Jusqu’à présent le mouvement peine à s’élargir au-delà des déjà convaincus. Entre se trouver à la tête d’un large mouvement porteur que l’on doit orienter et mener des actions qui mèneront ce mouvement porteur à l’existence, il y a une grande différence. De l’aveu du Secrétaire national, nous sommes plutôt dans le second cas : le mouvement est à construire et ces élections constituent une étape. Très bien.
C’est reconnaître que l’enthousiasme spontané ne se trouve guère au rendez-vous.
Il faut admettre ensuite avec P. Laurent que, si la politique menée par F. Hollande est une politique de droite, l’homme, lui, reste un homme de gauche et qu’une autre ligne peut lui être imposée par le mouvement populaire. Ce n’est qu’une thèse volontairement optimiste, et doublement optimiste, puisqu’elle suppose le mouvement de grande ampleur d’un côté et la possibilité d’un renversement complet de comportement de l’autre.
Thèse à laquelle peut aussi bien être opposée celle d’abord que F. Hollande est foncièrement à droite, que rien ne peut l’arracher à ce qu’il est, et que tout ce qu’il y aurait à espérer du succès d’un mouvement populaire de gauche, ce serait une sorte de nouvelle cohabitation paradoxale.
Il est évident que nous n’en sommes pas là, et c’est le deuxième volet de cette autre thèse : le mouvement est introuvable.
Enfin, et ce n’est pas ce qui se découvre aujourd’hui sur les effets de la nouvelle fiscalité, 1 millions de nouveaux assujettis à l’impôt sur le revenu, ni sur le budget 2014 qui va inverser la tendance des prochains suffrages, le pédalo socialiste est en train de prendre l’eau.
Or les propos tenus par P. Laurent supposent que le pouvoir socialiste est fort d’un soutien populaire qu’il s’agit d’éclairer et d’orienter dans la bonne direction.
Je n’ai pour ma part aucune proposition à avancer dans cette conjoncture, que je me borne à constater, sauf erreur de ma part.
mauris

20/09/2013 08:33 par CN46400

"Thèse à laquelle peut aussi bien être opposée celle d’abord que F. Hollande est foncièrement à droite, que rien ne peut l’arracher à ce qu’il est, et que tout ce qu’il y aurait à espérer du succès d’un mouvement populaire de gauche, ce serait une sorte de nouvelle cohabitation paradoxale."

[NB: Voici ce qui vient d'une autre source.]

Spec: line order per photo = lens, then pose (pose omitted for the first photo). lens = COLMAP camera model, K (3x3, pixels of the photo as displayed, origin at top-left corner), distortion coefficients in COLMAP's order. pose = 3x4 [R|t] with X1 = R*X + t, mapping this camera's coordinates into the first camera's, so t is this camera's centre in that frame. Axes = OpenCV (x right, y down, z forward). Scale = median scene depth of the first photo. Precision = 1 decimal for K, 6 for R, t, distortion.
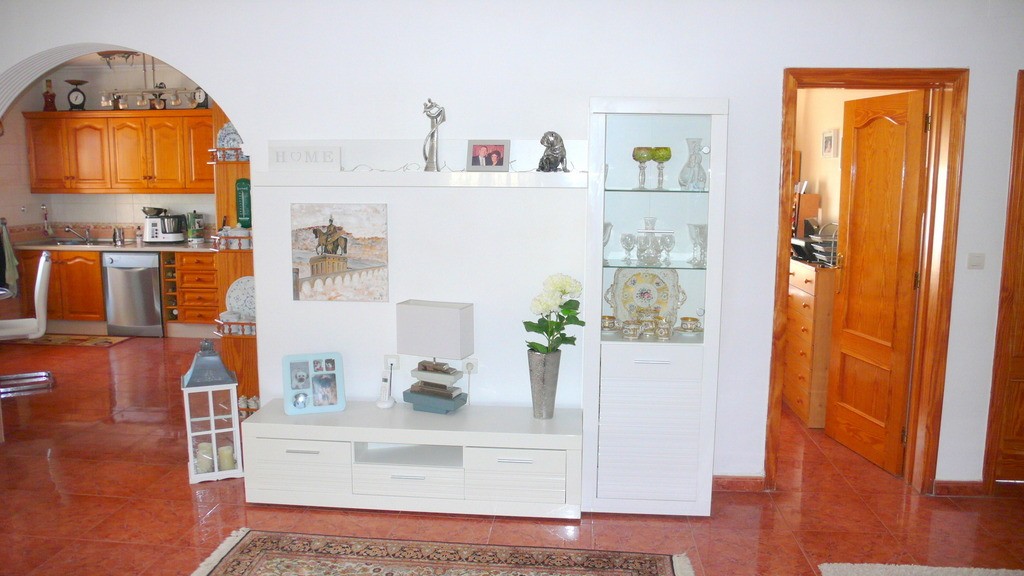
lens RADIAL K [[787.0, 0, 505.8], [0, 787.0, 281.8], [0, 0, 1]] dist [-0.126129, 0.090778]
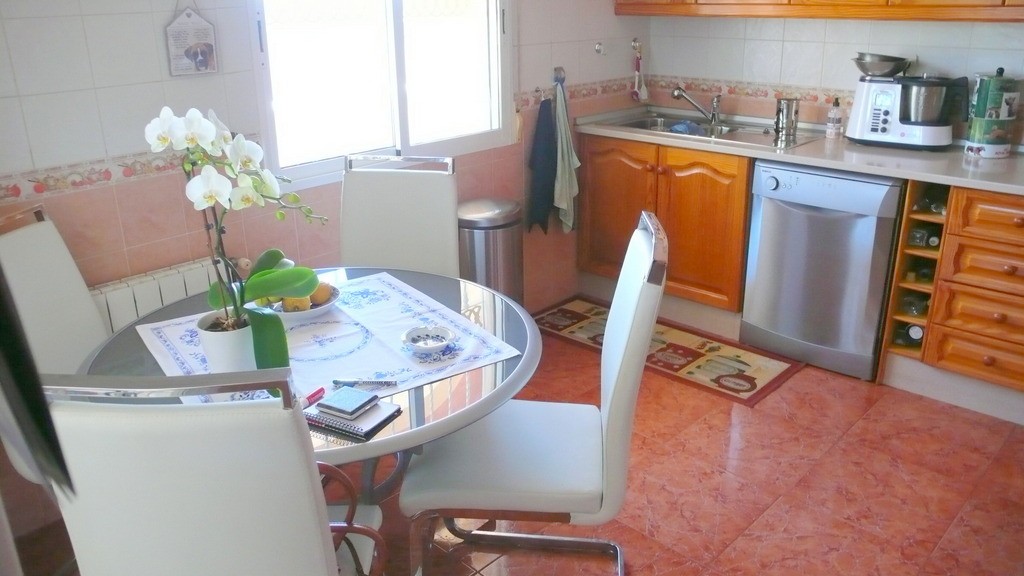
lens RADIAL K [[787.0, 0, 505.8], [0, 787.0, 281.8], [0, 0, 1]] dist [-0.126129, 0.090778]
pose [[0.776680, 0.194469, -0.599125, -0.358475], [-0.059550, 0.969558, 0.237509, -0.066047], [0.627074, -0.148791, 0.764617, 0.565346]]
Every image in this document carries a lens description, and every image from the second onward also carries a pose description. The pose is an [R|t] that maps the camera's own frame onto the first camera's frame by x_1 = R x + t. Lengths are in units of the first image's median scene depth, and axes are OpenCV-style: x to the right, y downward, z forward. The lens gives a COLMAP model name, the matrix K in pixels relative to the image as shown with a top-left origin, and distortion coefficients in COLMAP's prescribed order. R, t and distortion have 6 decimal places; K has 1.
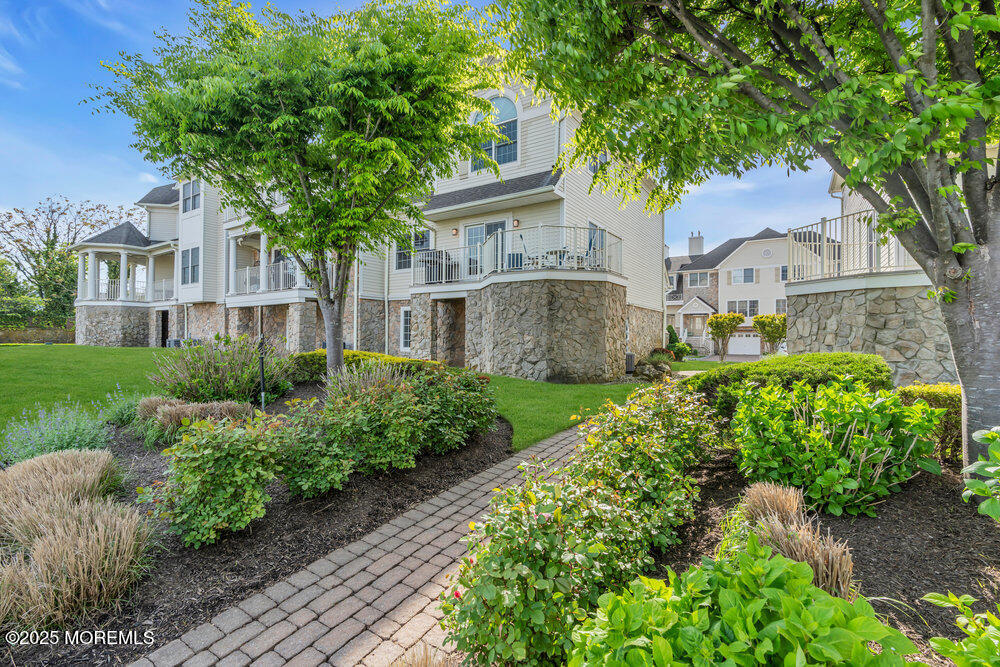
lens RADIAL K [[448.9, 0, 501.0], [0, 448.9, 334.8], [0, 0, 1]] dist [-0.003371, 0.000290]
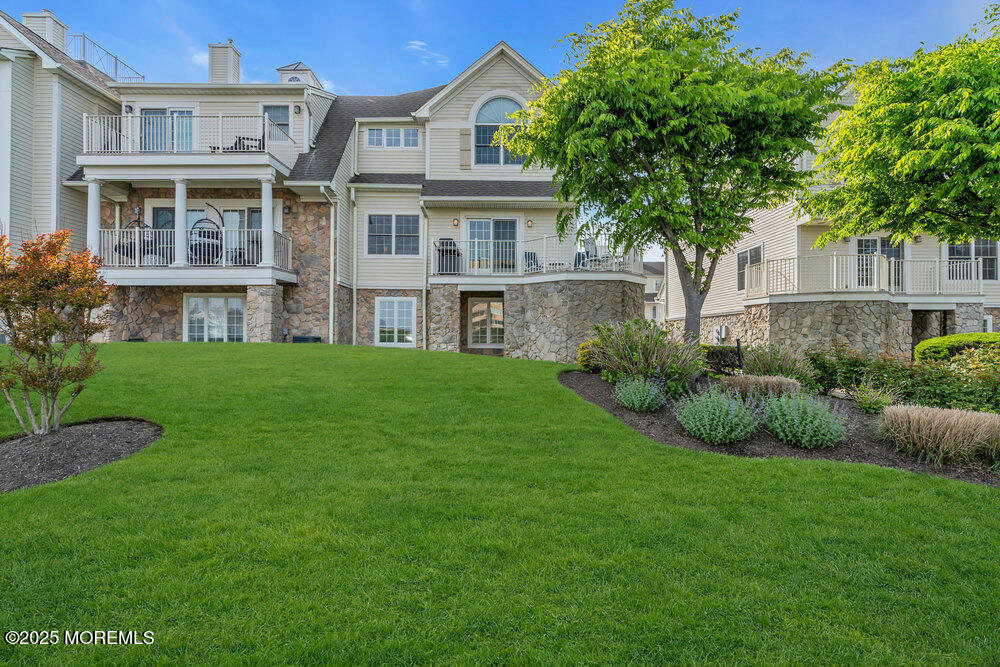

L’équation éternelle à résoudre pour la gauche est encore et toujours celle que Marx a posé en 1848 : "prolétaires, unissez-vous !" . Hollande n’est pas plus à droite que Blum, Mitterand, Jospin et consort ; ce sont des blocs de conservatisme sous camouflage qui ne bougent que lorsque le mouvement populaire (des prolétaires...) le leur impose. Et ils sont les plus heureux des politiciens quand les éléments les plus remuants (FdG...) se coupent volontairement du mouvement........ Ils y a des exemples par milliers pour étayer ce raisonnement ! Le train n’avance que si les wagons restent attelés à la loco.

20/09/2013 11:07 par legrandsoir

Le train n’avance que si les wagons restent attelés à la loco.

Et si la loco recule ?

20/09/2013 17:52 par Dwaabala

@ CN46400
Ce qui est étonnant... non rien n’est étonnant dans cette histoire.

Si la loco recule, il se peut fort bien que quelques wagons se détachent. JL Mélenchon va jusqu’à évoquer cette éventualité.